The Federal Reserve on Wednesday warned that weakness in business investment contrasted with brighter economic signals from household spending.
In September, shipments of non-defense capital goods other than aircraft, which go into the government's estimates for economic growth, fell for the third straight month.
Many economists believe companies are holding back investments due to fears the U.S. Congress could fail to avert sharp tax hikes and spending cuts in 2013, which threaten to send the U.S. economy back into recession.
The readings on investment were part of a larger report on long-lasting factory goods, which showed new durable goods orders posting their biggest gain last month since January 2010.

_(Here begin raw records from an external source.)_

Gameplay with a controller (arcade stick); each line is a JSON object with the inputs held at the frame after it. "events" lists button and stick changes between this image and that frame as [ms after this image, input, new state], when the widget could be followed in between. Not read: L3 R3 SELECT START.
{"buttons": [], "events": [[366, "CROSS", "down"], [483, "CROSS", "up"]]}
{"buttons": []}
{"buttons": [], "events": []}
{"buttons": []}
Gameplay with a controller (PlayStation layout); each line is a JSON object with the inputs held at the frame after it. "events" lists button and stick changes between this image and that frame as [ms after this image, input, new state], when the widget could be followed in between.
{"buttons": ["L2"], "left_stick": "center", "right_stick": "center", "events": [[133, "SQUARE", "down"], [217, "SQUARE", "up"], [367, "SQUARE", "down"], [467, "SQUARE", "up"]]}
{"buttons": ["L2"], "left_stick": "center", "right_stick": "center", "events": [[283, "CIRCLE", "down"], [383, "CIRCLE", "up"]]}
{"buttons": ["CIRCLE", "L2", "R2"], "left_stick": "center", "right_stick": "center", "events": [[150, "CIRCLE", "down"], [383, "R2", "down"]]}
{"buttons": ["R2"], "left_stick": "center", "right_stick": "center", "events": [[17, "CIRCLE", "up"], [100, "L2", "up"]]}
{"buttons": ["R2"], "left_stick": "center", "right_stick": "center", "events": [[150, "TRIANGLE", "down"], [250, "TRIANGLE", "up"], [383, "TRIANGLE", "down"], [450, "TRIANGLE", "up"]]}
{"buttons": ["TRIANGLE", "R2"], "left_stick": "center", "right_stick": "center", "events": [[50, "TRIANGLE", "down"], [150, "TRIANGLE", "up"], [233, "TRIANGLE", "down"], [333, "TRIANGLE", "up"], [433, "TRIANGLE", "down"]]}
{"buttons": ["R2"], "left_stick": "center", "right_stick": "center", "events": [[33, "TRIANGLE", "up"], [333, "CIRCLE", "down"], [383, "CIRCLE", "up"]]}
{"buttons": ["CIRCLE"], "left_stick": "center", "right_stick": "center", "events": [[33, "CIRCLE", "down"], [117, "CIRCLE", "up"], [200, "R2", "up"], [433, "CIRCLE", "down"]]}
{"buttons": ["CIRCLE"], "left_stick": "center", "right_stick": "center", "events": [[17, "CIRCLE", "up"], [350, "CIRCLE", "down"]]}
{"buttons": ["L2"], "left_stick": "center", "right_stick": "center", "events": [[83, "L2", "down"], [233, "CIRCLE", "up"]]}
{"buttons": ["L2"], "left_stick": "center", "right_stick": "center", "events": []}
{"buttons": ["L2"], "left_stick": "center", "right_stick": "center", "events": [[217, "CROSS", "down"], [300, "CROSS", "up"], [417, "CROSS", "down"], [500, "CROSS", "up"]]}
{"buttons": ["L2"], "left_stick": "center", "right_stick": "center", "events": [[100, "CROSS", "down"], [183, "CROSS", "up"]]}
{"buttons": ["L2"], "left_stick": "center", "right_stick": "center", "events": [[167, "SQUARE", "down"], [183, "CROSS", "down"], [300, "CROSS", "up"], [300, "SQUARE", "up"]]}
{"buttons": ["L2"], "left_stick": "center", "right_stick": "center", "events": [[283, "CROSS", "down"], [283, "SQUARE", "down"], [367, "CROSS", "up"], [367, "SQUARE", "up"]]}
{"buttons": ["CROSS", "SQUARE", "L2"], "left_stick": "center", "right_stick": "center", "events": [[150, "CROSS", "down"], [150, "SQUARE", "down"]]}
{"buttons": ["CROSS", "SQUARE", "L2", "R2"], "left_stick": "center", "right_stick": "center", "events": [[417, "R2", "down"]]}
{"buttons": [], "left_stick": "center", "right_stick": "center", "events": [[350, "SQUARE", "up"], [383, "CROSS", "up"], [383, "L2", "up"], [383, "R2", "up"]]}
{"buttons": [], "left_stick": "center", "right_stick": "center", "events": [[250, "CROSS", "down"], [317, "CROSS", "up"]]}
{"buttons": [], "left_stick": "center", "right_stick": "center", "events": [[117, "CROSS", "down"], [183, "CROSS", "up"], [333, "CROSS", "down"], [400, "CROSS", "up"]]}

New orders for durables rose a higher-than-expected 9.9 percent, partially reversing a sharp loss in August. Wild fluctuations in aircraft orders have generated much of the volatility.
Excluding transportation, new orders rose a more modest 2 percent. Boeing received 143 orders in September, up from just one in August, according to information posted on the plane maker's website.
Manufacturing, which has been a major driver of the recovery from the 2007-09 recession, has recently suffered as the European debt crisis has sent a chill over the global economy.
The U.S. economy remains hobbled by a persistently high jobless rate. Incomes have stagnated and many families are awash in debts taken on during a housing bubble in the last decade.
Recently, however, the economy has shown a few positive signals, with the unemployment rate falling to 7.8 percent and retail sales picking up. Consumer spirits have also brightened.
Those signs of improvement appear to have done little to bolster President Barack Obama's bid for a second term, and there is only one more reading on U.S. unemployment before the November 6 election.
Investors in U.S. stocks appeared to shrug off the data, with stock index futures pointing to gains on optimism China's economy may be recovering. Prices for U.S. government debt held steady at lower levels following the release of the data.
Separately, the Labor Department said initial claims for state unemployment benefits dropped 23,000 last week to a seasonally adjusted 369,000.
The prior week's figure was revised slightly higher to show 4,000 more applications than previously reported.
A department analyst said all states submitted data for the report and that there was nothing unusual in the raw data. The analyst said the data showed no signs of the factors that had appeared to generate sharp swings in the claims reading over the prior two weeks.
The four-week moving average for jobless claims, which smoothes out such volatility, rose 1,500 to a 368,000. Economists generally think a reading below 400,000 points to an increase in employment, with hiring likely to outpace layoffs.
Earlier this month, claims swung sharply lower and then higher, which a Labor Department analyst said was likely due to a change in the seasonal pattern that usually manifests at the beginning of the quarter. That distortion in the seasonal data appears to a have passed, the analyst said on Thursday.
Continuing claims for jobless benefits fell 2,000 in the week ended October 13 to a seasonally adjusted 3.254 million, the Labor Department said.